Can you render the rows below as a JSON list of strings, starting at the line that contains "genus: Crematogaster" and stopping after the line that contains "genus: Ribes", one string per line with blank lines omitted?

[Stored data]
══════════════════════════════

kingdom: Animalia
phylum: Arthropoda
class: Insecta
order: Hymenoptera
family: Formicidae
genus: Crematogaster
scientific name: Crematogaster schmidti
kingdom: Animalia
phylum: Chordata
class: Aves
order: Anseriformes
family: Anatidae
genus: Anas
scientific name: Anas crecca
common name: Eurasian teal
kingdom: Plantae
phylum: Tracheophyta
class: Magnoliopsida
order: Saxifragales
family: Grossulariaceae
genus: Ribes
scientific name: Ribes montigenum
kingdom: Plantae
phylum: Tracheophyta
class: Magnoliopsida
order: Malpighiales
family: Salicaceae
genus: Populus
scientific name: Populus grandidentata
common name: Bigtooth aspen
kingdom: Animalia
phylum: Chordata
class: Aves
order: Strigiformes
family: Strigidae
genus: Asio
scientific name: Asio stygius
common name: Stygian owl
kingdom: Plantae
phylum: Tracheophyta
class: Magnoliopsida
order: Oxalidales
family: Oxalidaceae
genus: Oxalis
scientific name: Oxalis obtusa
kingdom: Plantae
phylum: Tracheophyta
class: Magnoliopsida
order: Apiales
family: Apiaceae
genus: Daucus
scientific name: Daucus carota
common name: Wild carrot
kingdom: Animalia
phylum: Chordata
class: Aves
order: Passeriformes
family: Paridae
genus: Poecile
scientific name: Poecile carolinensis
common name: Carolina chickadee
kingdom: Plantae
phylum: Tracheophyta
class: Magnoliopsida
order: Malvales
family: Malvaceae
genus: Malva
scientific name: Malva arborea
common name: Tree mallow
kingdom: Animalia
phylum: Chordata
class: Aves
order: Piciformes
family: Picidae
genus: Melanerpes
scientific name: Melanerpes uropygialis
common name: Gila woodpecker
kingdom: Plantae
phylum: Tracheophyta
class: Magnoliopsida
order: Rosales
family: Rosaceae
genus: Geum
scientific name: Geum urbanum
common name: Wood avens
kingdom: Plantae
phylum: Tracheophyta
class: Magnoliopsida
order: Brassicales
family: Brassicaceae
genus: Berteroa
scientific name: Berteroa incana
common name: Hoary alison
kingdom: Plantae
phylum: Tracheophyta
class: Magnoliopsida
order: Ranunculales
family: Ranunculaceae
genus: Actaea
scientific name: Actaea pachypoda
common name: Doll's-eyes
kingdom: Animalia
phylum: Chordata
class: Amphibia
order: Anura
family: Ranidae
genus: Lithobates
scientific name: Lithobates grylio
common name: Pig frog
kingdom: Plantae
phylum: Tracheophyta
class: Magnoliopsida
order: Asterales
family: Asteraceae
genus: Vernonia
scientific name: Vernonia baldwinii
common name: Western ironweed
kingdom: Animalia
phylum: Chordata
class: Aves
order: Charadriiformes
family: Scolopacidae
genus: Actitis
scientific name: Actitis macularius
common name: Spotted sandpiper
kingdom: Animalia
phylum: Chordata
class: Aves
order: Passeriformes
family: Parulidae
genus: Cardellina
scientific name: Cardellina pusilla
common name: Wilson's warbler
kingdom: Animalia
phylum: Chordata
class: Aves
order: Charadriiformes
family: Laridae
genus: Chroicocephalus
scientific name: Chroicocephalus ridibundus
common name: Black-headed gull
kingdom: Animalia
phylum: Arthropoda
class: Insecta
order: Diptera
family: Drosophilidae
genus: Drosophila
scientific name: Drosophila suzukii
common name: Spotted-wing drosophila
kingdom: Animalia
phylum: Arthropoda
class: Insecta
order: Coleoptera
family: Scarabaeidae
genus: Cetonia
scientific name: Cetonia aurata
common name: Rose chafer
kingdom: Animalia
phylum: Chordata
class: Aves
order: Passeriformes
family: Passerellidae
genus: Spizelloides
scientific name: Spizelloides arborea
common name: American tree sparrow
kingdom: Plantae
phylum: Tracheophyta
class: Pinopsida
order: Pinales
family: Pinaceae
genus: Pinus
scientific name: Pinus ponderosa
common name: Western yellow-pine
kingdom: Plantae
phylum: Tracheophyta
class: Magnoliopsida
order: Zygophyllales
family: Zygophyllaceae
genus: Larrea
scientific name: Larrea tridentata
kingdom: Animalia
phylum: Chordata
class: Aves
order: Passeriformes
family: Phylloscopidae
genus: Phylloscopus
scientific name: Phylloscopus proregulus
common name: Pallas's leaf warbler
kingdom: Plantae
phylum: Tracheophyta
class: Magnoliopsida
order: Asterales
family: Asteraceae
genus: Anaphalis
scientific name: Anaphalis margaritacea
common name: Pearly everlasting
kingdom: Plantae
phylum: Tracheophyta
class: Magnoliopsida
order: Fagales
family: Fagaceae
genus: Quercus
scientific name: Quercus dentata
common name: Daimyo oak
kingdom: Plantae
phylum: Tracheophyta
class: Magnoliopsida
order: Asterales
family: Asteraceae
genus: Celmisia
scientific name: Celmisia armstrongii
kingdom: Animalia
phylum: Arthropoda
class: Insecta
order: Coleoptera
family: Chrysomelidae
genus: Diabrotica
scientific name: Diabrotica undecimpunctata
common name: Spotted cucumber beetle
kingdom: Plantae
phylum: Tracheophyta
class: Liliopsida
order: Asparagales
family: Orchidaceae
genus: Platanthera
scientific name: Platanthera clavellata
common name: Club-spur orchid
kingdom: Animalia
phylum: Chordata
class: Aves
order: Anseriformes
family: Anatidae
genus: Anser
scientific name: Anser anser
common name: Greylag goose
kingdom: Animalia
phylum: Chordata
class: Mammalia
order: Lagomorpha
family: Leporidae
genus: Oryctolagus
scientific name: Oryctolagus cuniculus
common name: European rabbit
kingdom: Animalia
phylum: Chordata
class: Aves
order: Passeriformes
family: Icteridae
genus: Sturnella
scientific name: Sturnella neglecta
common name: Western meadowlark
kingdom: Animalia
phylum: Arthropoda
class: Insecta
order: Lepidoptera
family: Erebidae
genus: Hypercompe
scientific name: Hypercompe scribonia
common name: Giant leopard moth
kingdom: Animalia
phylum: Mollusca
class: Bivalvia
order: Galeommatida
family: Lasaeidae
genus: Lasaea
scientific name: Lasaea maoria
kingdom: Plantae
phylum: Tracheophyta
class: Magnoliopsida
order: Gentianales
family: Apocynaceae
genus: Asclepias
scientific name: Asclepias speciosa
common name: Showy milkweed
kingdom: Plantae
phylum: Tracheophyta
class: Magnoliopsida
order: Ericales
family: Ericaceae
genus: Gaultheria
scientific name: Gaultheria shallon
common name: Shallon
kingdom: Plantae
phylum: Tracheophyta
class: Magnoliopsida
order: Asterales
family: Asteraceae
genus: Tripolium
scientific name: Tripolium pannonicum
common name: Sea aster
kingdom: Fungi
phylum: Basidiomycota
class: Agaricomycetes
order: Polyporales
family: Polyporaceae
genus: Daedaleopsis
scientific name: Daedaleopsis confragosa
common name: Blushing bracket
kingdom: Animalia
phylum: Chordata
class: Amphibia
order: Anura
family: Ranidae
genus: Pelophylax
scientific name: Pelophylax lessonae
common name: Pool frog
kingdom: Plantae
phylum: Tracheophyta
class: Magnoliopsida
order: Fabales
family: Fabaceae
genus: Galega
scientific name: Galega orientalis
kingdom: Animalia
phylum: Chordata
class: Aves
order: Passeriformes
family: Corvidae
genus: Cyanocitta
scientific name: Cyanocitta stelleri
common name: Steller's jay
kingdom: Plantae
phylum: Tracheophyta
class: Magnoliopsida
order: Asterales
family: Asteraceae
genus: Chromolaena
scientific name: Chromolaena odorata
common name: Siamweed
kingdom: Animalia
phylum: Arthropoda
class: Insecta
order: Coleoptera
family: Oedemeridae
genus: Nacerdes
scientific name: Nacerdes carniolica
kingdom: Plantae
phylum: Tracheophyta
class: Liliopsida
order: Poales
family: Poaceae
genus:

══════════════════════════════

> [Answer in full]
[
  "genus: Crematogaster",
  "scientific name: Crematogaster schmidti",
  "kingdom: Animalia",
  "phylum: Chordata",
  "class: Aves",
  "order: Anseriformes",
  "family: Anatidae",
  "genus: Anas",
  "scientific name: Anas crecca",
  "common name: Eurasian teal",
  "kingdom: Plantae",
  "phylum: Tracheophyta",
  "class: Magnoliopsida",
  "order: Saxifragales",
  "family: Grossulariaceae",
  "genus: Ribes"
]